(Entries provided):
== Segment start ==

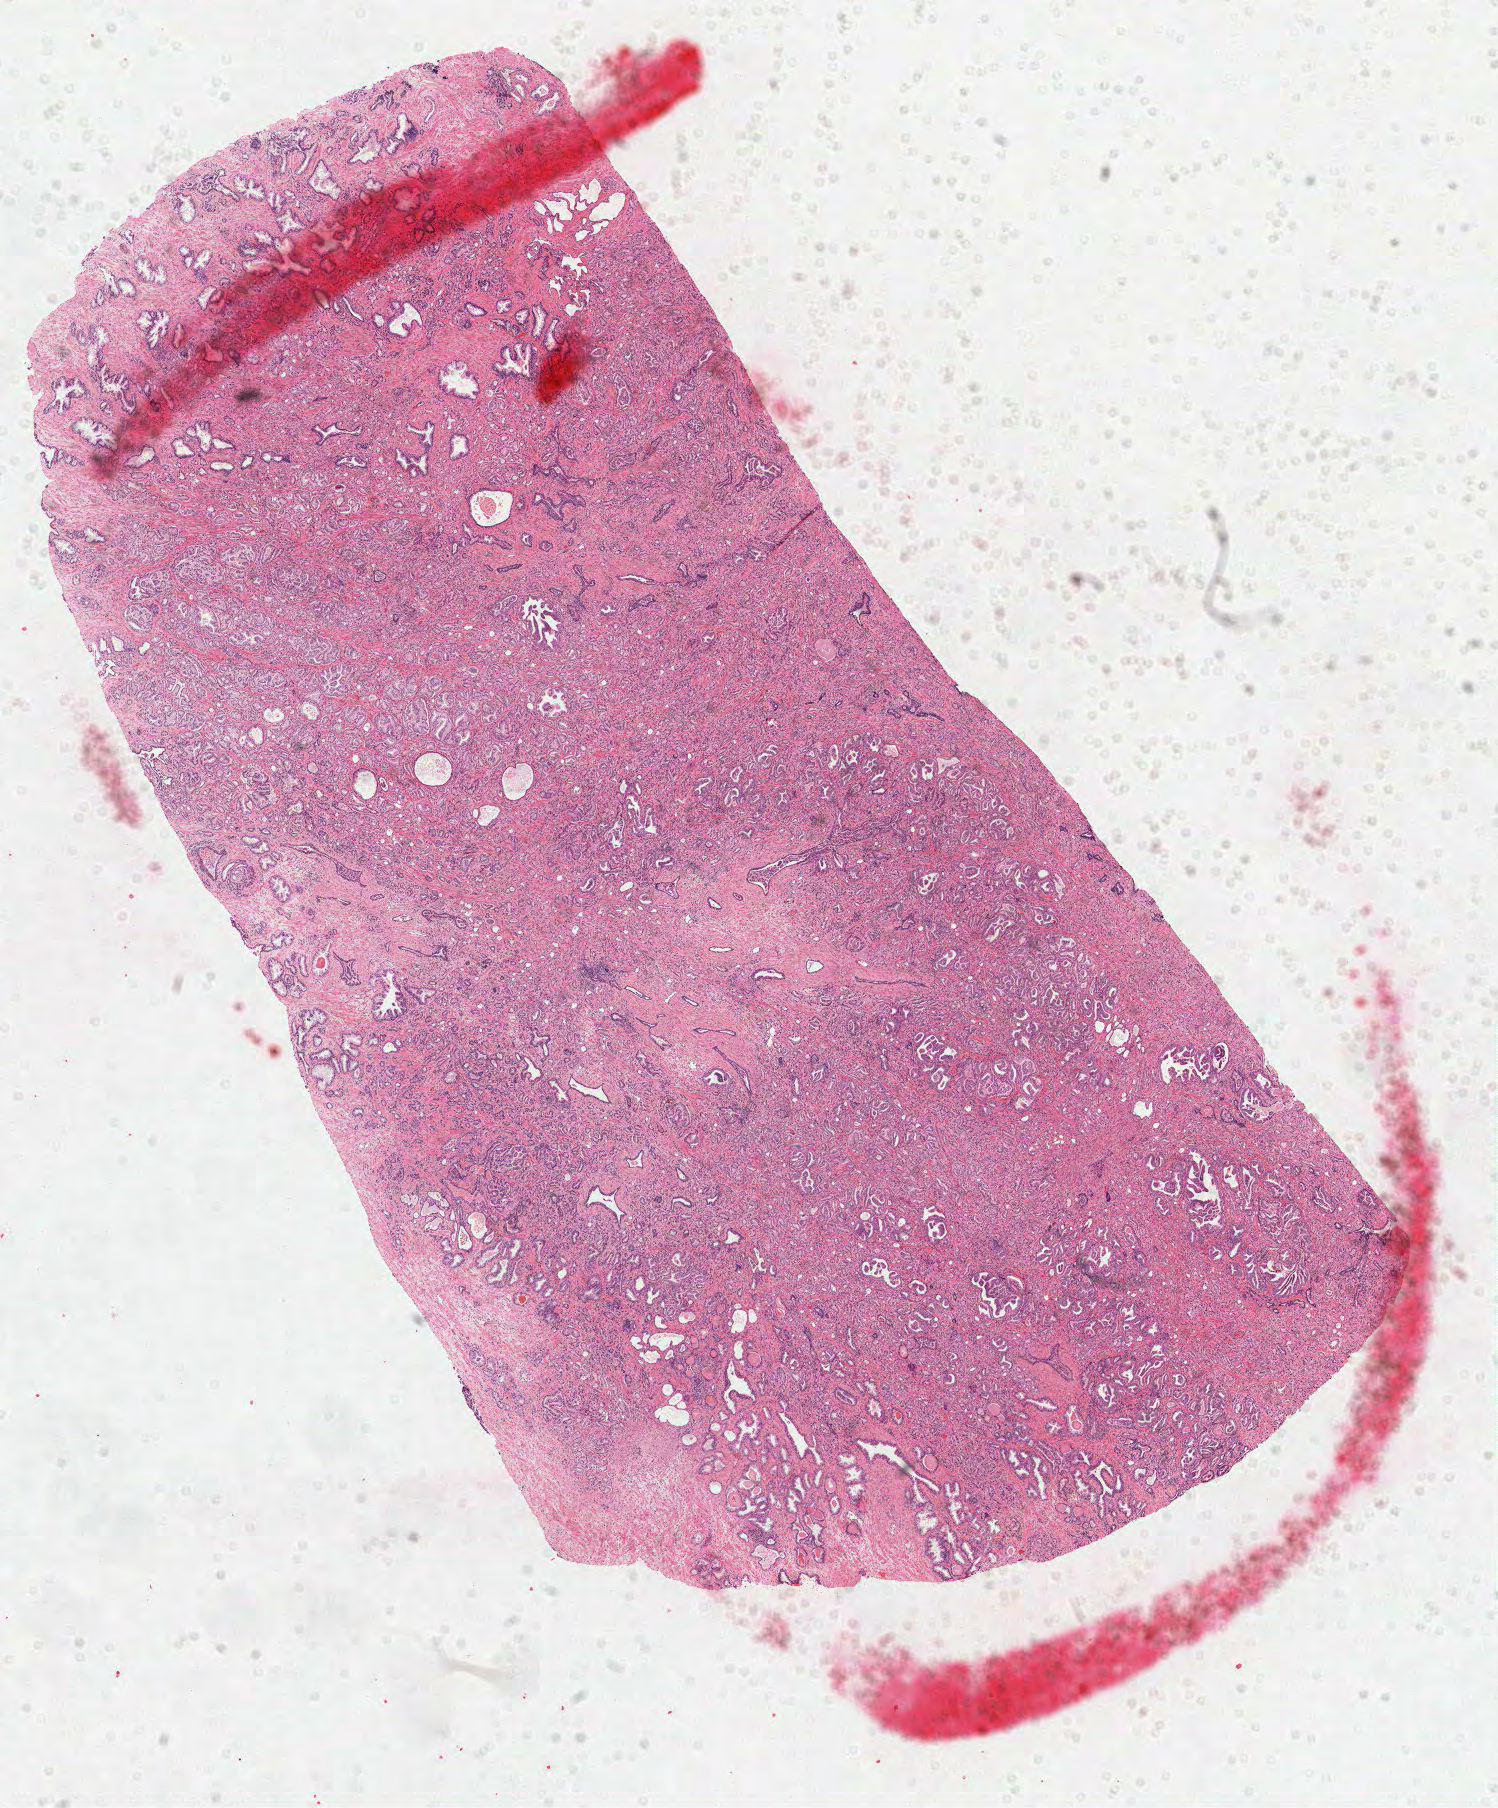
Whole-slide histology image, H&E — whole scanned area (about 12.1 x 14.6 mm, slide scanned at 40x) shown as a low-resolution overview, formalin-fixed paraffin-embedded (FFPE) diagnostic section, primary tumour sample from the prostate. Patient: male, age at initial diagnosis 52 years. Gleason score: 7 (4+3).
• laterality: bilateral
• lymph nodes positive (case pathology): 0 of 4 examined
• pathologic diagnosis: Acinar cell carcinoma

== Segment end ==
== Segment start ==

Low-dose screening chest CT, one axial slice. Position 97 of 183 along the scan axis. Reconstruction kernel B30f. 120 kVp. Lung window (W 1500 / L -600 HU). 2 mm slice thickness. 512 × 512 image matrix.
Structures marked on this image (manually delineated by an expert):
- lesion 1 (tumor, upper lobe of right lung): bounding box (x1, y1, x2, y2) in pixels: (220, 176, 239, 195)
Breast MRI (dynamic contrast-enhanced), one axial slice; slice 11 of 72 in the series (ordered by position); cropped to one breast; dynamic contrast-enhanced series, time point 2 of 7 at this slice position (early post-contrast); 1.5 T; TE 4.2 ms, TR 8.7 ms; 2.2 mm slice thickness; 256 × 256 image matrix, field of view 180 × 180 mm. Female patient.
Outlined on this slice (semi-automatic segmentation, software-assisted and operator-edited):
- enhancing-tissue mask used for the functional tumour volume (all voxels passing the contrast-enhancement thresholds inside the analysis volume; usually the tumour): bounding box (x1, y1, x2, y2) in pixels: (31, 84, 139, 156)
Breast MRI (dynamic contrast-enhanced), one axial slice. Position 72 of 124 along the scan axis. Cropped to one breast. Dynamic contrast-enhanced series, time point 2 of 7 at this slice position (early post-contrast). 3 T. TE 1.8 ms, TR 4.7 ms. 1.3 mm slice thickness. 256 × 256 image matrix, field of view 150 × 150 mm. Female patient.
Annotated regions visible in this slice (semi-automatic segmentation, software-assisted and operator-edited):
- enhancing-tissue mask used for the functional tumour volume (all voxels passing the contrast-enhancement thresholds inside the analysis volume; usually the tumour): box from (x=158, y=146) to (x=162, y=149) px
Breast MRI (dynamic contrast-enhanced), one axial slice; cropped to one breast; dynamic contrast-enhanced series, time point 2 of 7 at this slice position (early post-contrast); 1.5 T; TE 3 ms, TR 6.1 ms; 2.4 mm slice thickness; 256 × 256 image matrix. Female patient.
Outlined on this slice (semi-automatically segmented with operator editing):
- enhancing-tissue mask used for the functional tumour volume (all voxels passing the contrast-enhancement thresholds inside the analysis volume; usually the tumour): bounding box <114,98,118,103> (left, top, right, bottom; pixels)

== Segment end ==
== Segment start ==

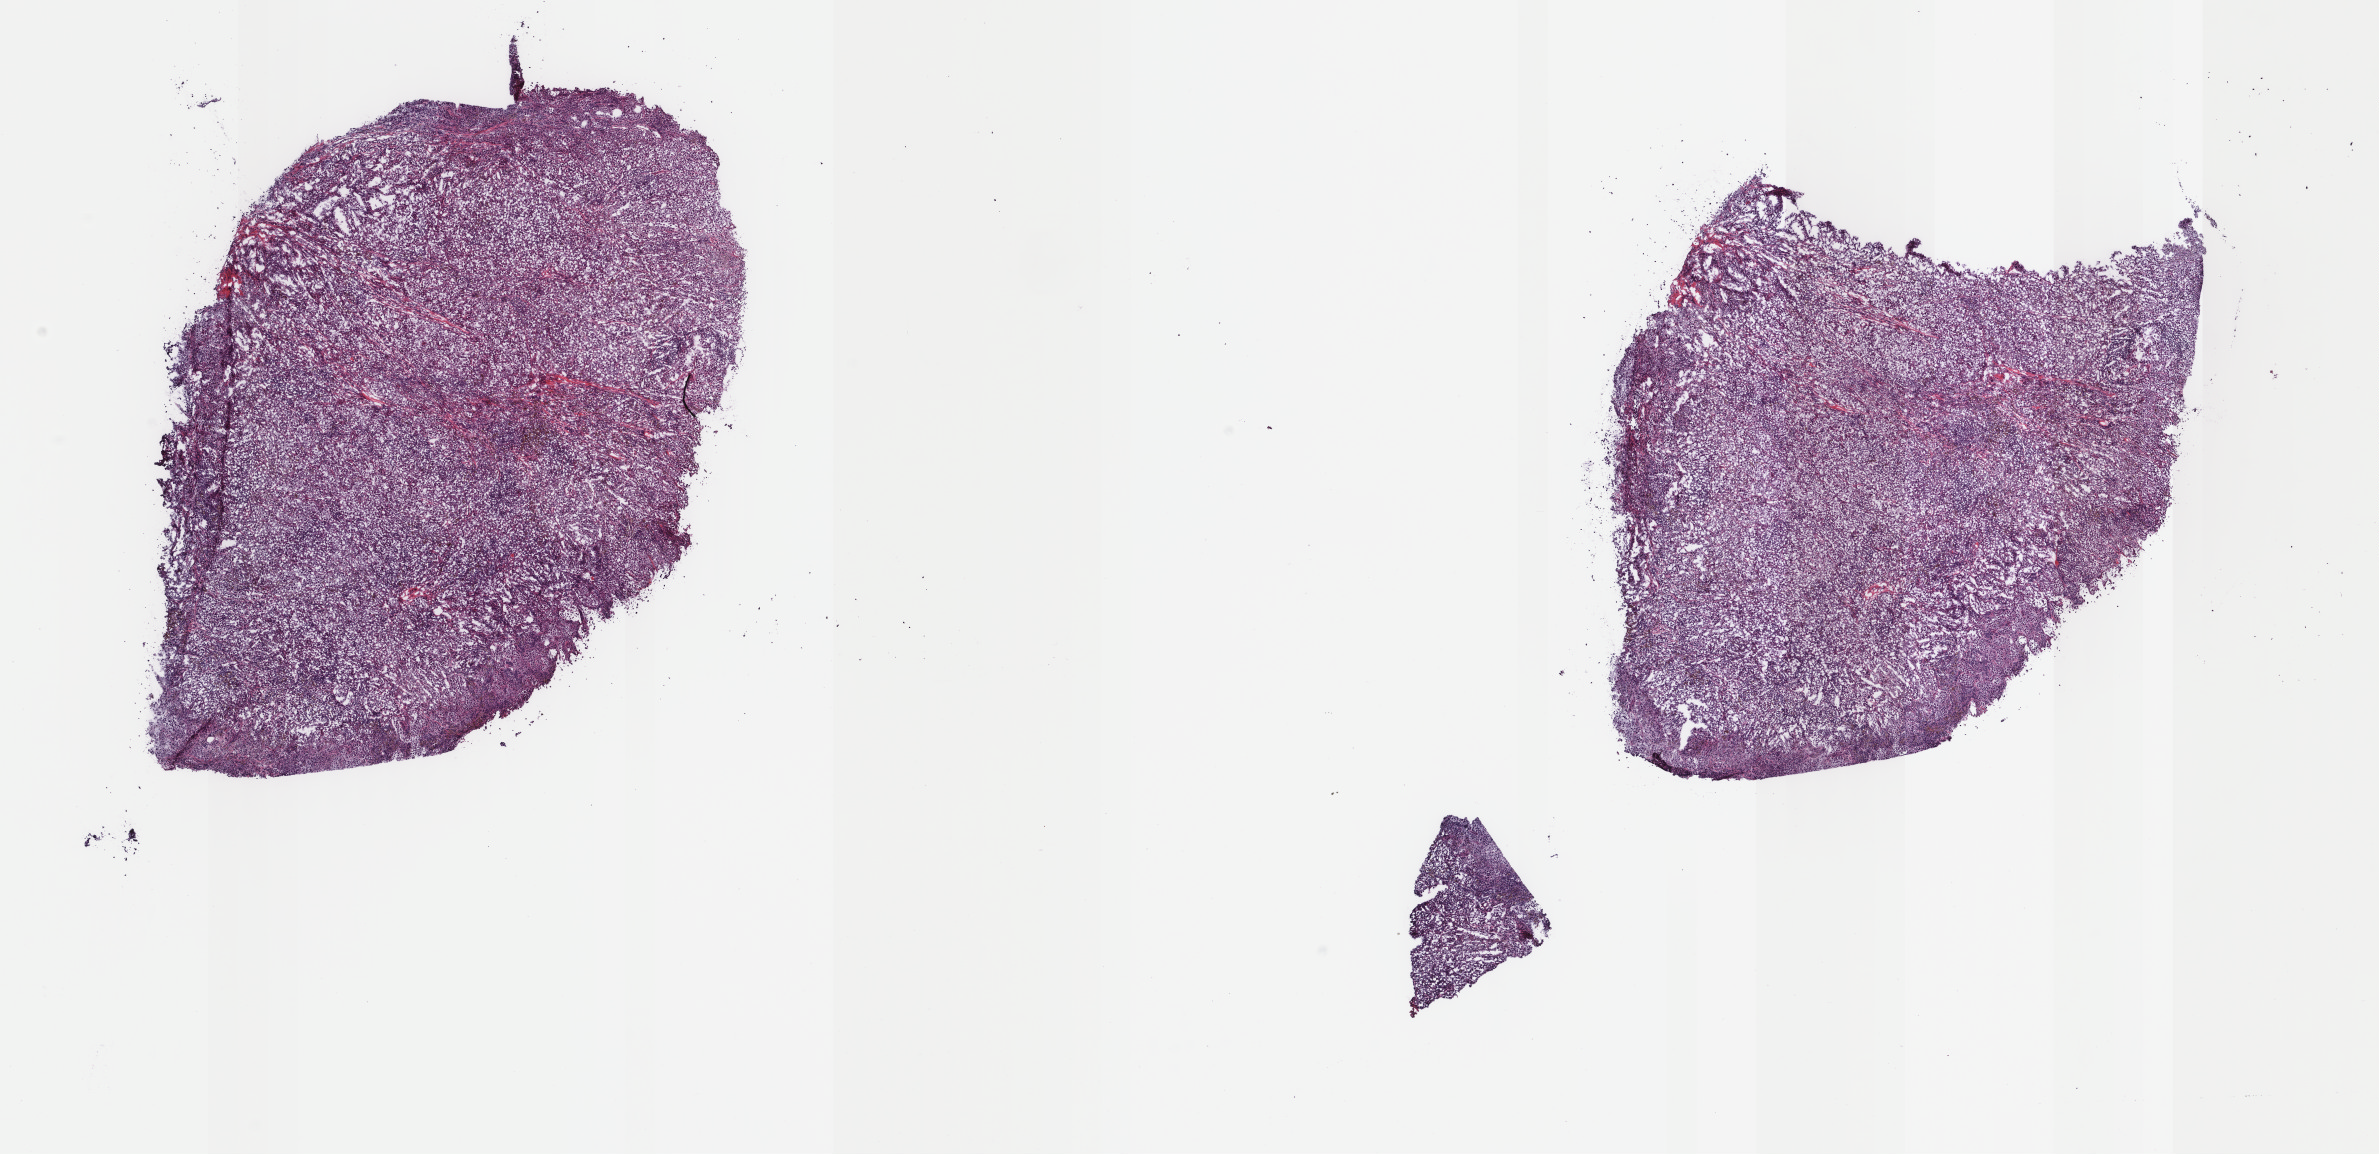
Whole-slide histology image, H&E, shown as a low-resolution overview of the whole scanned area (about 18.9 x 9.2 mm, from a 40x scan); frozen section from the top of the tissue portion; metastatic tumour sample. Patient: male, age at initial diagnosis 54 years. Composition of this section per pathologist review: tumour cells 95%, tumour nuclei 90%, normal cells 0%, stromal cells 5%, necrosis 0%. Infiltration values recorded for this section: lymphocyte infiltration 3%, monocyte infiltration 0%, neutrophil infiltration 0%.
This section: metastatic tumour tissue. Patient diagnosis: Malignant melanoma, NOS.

== Segment end ==

(Prompt):
Filter the listing above by the word "assisted"; copy each line that passes.

(Result of this task):
Outlined on this slice (semi-automatic segmentation, software-assisted and operator-edited):
Annotated regions visible in this slice (semi-automatic segmentation, software-assisted and operator-edited):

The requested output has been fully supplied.